Over the past decade, as the opioid crisis increased at an alarming rate, the Ohio General Assembly was busy engineering the conditions for the grotesque overpopulation of our state’s prisons. It is unrealistic to believe they will be part of the solution.
In the same time frame, there has been a tragic increase in drug use and abuse in Ohio. With the General Assembly’s fondness for mandatory imprisonment, the budget for the Ohio Department of Rehabilitation and Correction has skyrocketed. There has been no appreciable increase in money spent on treatment anywhere in the state’s budget.

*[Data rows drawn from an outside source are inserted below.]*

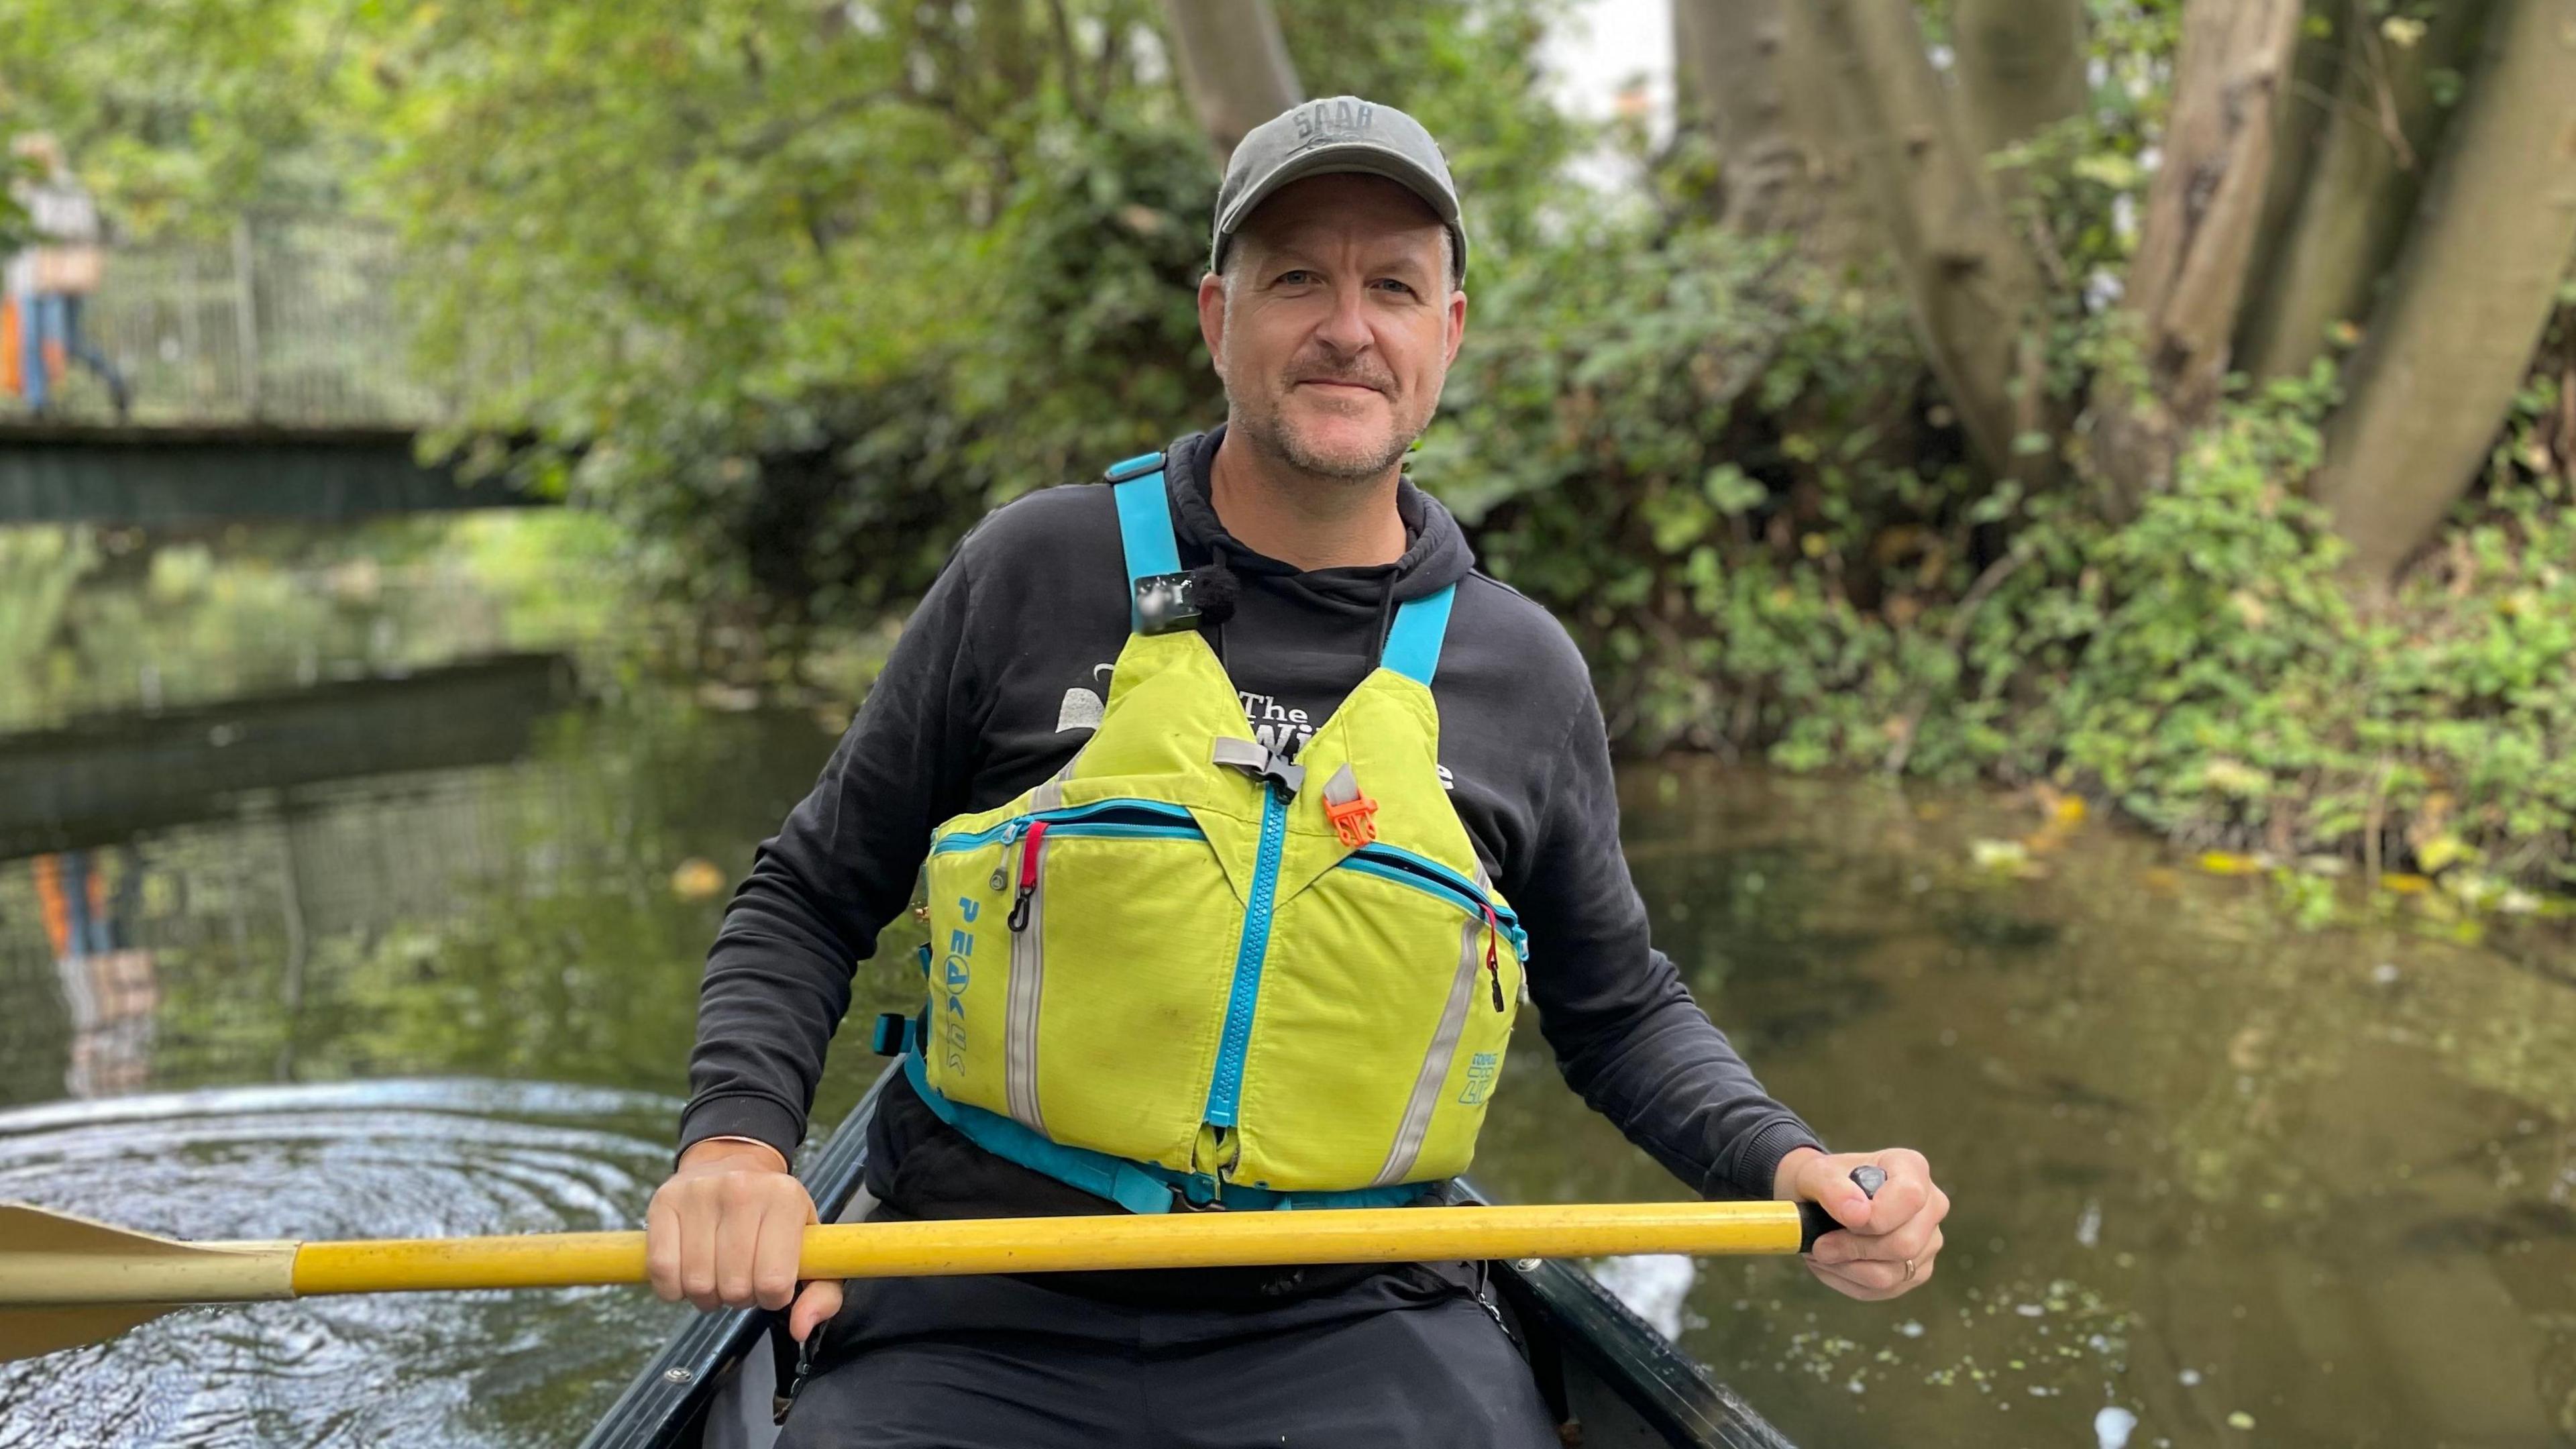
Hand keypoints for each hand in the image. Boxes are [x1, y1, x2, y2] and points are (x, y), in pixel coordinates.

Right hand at [646, 1138, 842, 1340]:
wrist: (734, 1164)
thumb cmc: (775, 1216)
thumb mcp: (812, 1247)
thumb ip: (822, 1293)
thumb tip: (801, 1328)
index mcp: (785, 1198)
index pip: (774, 1281)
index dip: (771, 1298)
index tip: (771, 1285)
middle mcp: (742, 1189)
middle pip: (734, 1286)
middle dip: (739, 1297)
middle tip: (742, 1279)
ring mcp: (700, 1193)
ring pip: (697, 1283)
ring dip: (707, 1295)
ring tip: (718, 1274)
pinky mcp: (664, 1201)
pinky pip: (662, 1270)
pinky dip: (673, 1288)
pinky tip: (688, 1274)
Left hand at [1773, 1145, 1947, 1300]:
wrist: (1823, 1202)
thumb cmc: (1823, 1183)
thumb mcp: (1815, 1174)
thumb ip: (1832, 1188)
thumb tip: (1857, 1214)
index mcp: (1912, 1168)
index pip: (1909, 1197)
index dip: (1875, 1217)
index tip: (1841, 1221)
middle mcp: (1931, 1205)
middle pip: (1904, 1244)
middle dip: (1853, 1249)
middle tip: (1819, 1246)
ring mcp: (1929, 1241)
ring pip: (1892, 1274)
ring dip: (1846, 1268)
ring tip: (1822, 1253)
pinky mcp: (1917, 1270)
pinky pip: (1885, 1290)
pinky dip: (1850, 1281)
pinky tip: (1835, 1264)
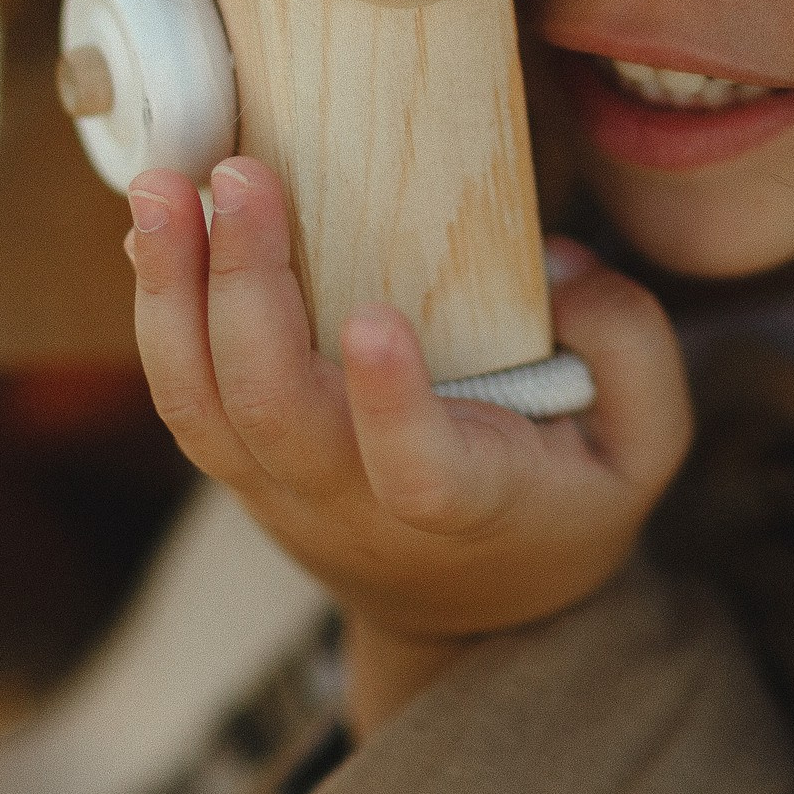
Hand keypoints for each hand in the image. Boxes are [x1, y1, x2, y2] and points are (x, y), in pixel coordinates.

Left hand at [123, 157, 692, 668]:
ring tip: (158, 186)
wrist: (468, 617)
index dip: (389, 404)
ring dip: (172, 291)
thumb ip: (629, 351)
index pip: (418, 472)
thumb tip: (558, 266)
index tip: (374, 319)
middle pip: (276, 413)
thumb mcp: (643, 448)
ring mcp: (282, 492)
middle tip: (241, 176)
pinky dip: (158, 309)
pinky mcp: (241, 466)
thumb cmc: (560, 505)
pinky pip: (181, 393)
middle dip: (247, 288)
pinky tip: (151, 224)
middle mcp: (355, 507)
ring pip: (203, 405)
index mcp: (468, 505)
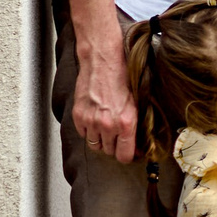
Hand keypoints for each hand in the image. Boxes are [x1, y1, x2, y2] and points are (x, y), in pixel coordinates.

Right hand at [72, 40, 138, 163]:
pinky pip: (83, 134)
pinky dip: (88, 131)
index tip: (130, 152)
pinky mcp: (78, 115)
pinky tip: (95, 120)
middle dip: (115, 147)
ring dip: (101, 141)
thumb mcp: (138, 101)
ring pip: (95, 145)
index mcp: (126, 123)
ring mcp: (91, 121)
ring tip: (106, 130)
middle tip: (118, 137)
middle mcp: (107, 125)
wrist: (103, 60)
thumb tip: (138, 144)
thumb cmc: (122, 75)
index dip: (128, 155)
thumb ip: (137, 125)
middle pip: (109, 152)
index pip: (124, 156)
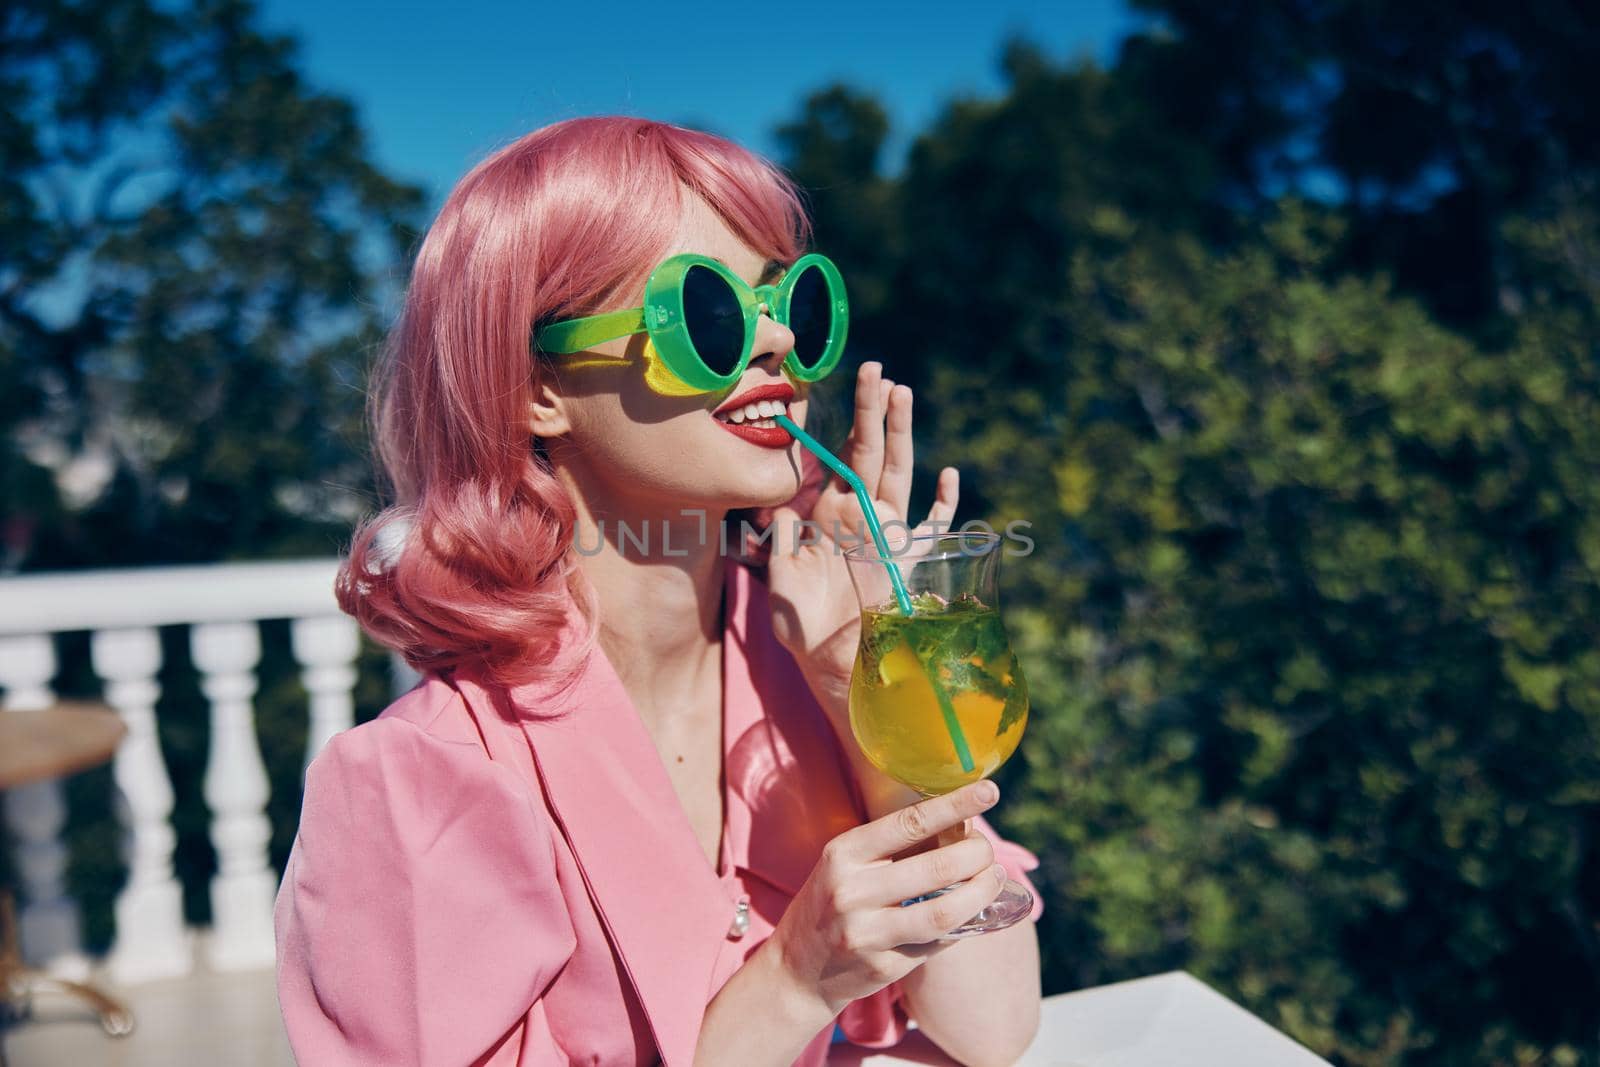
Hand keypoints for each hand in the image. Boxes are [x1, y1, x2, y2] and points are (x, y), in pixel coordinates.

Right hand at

Incarceration has not worked so far. Judges simply do not have the ability to interrupt the tragic pattern of use—prison—release—use—prison—death. Issue 1 gives Ohio judges the ability to save lives. And the treatment option offered in the proposed amendment would be funded by the decrease in prisoners incarcerated.
Ohio’s prisoners cost just short of $2 billion to confine. The amount of state dollars for treatment is dwarfed in comparison. Consider this: it costs an average of $25,000 per year to imprison a citizen whether that person is a murderer or someone caught with a single dose of cocaine. One of those people belongs in prison. The other does not.
Issue 1 provides an alternative to incarceration by reducing the number of people in prison and sending them to treatment the first few times they are caught possessing drugs. The logic is unassailable.
Issue 1 is a constitutional amendment that was drafted in a less-than-ideal manner by those with great intentions. It is aimed at permitting—and in some cases mandating—that judges sentence according to the real impact that a crime has on our society. I wish the General Assembly would earn their paychecks and implement these changes in the Ohio Revised Code. Instead, they have left it to Ohioans to force this change by amending the Ohio constitution. They have proven themselves untrustworthy on this issue.
Now, an alliance of judges, police unions, and others have mounted the charge suggesting that simple possession of marijuana will lead to the collapse of the free world. They believe our state will spin into chaos and criminal behavior. Terminology like “drug capital of America” clearly demonstrates the mob has their torches, and they are ramping up for decades more law and order while ignoring the better alternatives.
This amendment has nothing to do with murderers, rapists or other violent felons. It is about our state using its resources to extend a hand to persons in possession of controlled substances. Not manufacture. Not sale. Not use. Possession.
Here in the real world of criminal justice, our state is already experiencing chaos. Over-policing and excessive incarceration have diverted state funds away from meaningful treatment of addiction and decimated families.
We are spending hundreds of millions of dollars every year to incarcerate non-violent prisoners who possessed drugs. These non-violent offenders are largely shipped off to for-profit prisons. This system has not solved the problem in fifty years, and I am left with no reason to believe it will work if we give it a century. It is time to restore judicial discretion in Ohio. We must provide judges with the alternative of treatment funded by the state, instead of more expensive incarceration.
Issue 1 emphasizes treatment over incarceration. That is what is clearly needed to break the cycles of personal addiction and prison profiteering. The voters and tax-payers deserve that much and more.
This will not happen at the hand of the Ohio General Assembly, as demonstrated by their increasing penchant to “Lock Them Up.” No, as a citizen of Ohio, I firmly believe we can do better.
Treatment is the answer. We already have enough prisons. Issue one breaks the cycle of prison profiteering.
Editors Note: William O’Neill served as an Assistant Attorney General for the state of Ohio for 12 years, a Court of Appeals Judge from 1997-2007, and an Associate Justice of the Ohio Supreme Court from 2013 to 2018.